Lee Kuan Yew, founding father and the first prime minister of Singapore, has passed away at 91. The government has announced national mourning until his funeral. His body will lie in state at parliament from Wednesday to Saturday.
The city nation had been preparing themselves for the news for days. Glowing tributes poured in to the memory of the man who oversaw the small city-state's rise from a British colony to a global business and financial centre.
Lee, a British-educated lawyer, is credited with building Singapore into one of the world's wealthiest nations with a strong state. He was unapologetic about being ruthless in not tolerating opposition and clamping down on it. While Lee was praised for his market-friendly policies, he invited criticism for his strict controls over the press, public protests and political opponents. Though he had taken a break from public and political life recently, but he was still influential in the government of Prime Minister Lee Hsien Loong, his eldest son.
Lee's leadership was a model for many developing countries and politicians of all colours were inspired by his policies. “Lee's insights on Asian dynamics and economic management were respected globally, and this and past generations of world leaders have sought his advice on governance and development," said US Prez Obama .

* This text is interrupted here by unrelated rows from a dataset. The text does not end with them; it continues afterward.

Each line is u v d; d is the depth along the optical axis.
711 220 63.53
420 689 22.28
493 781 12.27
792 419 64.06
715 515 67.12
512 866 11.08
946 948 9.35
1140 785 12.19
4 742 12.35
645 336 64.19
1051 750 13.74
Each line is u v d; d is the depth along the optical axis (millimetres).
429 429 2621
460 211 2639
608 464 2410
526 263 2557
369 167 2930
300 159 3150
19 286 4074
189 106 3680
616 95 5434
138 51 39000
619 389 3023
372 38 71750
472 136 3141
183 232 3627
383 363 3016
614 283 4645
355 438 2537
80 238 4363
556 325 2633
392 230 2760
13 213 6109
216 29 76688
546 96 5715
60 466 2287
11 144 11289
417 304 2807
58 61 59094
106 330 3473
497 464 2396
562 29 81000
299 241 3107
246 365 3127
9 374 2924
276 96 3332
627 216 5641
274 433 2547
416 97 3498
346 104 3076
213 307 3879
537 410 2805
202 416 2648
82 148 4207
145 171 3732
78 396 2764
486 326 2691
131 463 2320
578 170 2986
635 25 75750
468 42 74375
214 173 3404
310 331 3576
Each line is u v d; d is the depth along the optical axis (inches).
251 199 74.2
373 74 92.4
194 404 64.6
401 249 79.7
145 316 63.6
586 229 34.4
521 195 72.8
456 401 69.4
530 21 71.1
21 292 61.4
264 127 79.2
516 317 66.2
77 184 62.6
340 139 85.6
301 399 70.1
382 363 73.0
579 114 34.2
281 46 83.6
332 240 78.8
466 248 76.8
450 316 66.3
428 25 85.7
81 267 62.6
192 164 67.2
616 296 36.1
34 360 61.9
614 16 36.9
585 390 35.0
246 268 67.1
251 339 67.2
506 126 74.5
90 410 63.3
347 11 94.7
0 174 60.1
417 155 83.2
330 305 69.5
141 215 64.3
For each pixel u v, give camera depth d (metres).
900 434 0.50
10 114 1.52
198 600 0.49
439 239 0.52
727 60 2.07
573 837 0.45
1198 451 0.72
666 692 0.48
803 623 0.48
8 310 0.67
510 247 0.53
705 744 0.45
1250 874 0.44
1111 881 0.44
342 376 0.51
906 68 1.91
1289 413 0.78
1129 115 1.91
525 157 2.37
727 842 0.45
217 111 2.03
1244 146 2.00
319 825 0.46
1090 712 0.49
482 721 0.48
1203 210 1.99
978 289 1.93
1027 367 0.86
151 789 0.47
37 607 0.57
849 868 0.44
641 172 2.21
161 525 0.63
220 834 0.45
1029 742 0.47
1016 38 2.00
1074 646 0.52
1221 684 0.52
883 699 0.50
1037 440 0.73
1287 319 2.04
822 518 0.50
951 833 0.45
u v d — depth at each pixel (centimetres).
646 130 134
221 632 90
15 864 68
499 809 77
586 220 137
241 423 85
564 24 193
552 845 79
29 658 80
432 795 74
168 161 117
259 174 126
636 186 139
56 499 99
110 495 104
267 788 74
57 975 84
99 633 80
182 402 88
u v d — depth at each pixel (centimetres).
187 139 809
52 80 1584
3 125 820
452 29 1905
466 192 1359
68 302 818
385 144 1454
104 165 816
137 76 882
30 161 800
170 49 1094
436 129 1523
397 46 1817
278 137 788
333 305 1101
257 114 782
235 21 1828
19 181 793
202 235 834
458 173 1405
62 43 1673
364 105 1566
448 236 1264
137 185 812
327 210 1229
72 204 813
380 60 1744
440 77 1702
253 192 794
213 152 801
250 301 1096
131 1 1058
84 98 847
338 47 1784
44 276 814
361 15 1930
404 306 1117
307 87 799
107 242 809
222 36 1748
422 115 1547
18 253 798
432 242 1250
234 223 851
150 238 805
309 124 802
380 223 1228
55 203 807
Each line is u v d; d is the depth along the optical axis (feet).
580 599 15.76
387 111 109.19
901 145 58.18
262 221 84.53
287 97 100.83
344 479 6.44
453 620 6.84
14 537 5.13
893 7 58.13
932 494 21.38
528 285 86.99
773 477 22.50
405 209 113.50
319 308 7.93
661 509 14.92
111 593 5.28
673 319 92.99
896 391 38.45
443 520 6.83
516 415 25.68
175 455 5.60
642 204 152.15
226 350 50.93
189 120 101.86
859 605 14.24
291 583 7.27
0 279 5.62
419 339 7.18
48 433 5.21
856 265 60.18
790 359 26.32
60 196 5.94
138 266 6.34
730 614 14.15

Lee became Singapore's first prime minister in 1959 and stayed in power for 31 years, overseeing its transformation from a port city with crime and poverty into one of Asia's most prosperous nations. Even after stepping down in 1990 as the world's then longest-serving prime minister, he stayed on in the cabinet until 2011. He handed power to Goh Chok Tong, but remained influential as senior minister in Goh's cabinet and later as "minister mentor" when his son became prime minister in 2004. He was a member of parliament until his death.
Lee co-founded the People's Action Party (PAP), which has ruled the city since 1959 and led the new country when it was separated from Malaysia in 1965.